### Exercise aim
In the extracted text of every record, replace "Publié le" with "Mis en ligne le" and change nothing else. Omit the pictures from your answer.

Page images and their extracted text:
-*-*-
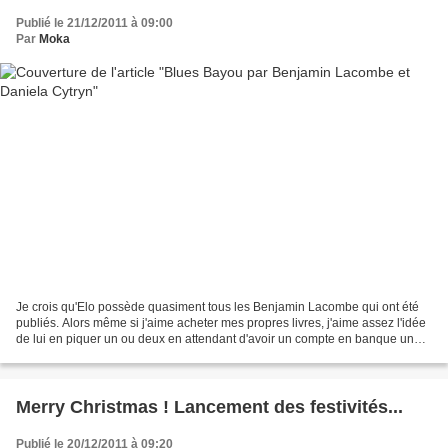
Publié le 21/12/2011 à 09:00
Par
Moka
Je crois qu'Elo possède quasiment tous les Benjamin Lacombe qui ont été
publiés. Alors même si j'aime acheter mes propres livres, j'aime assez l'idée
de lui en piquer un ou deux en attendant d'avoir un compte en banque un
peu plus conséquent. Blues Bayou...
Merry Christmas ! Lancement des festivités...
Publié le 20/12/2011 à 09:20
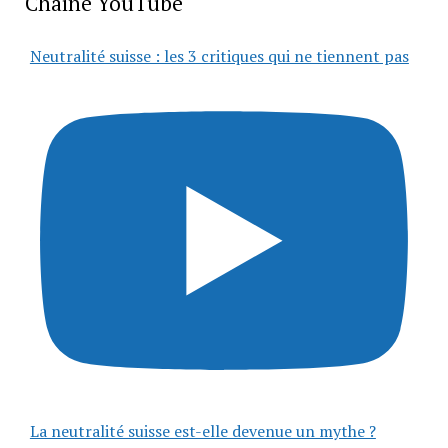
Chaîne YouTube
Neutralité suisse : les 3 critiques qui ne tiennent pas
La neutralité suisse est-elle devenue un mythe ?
-*-*-
### The answer
Mis en ligne le 21/12/2011 à 09:00
Par
Moka
Je crois qu'Elo possède quasiment tous les Benjamin Lacombe qui ont été
publiés. Alors même si j'aime acheter mes propres livres, j'aime assez l'idée
de lui en piquer un ou deux en attendant d'avoir un compte en banque un
peu plus conséquent. Blues Bayou...
Merry Christmas ! Lancement des festivités...
Mis en ligne le 20/12/2011 à 09:20
Chaîne YouTube
Neutralité suisse : les 3 critiques qui ne tiennent pas
La neutralité suisse est-elle devenue un mythe ?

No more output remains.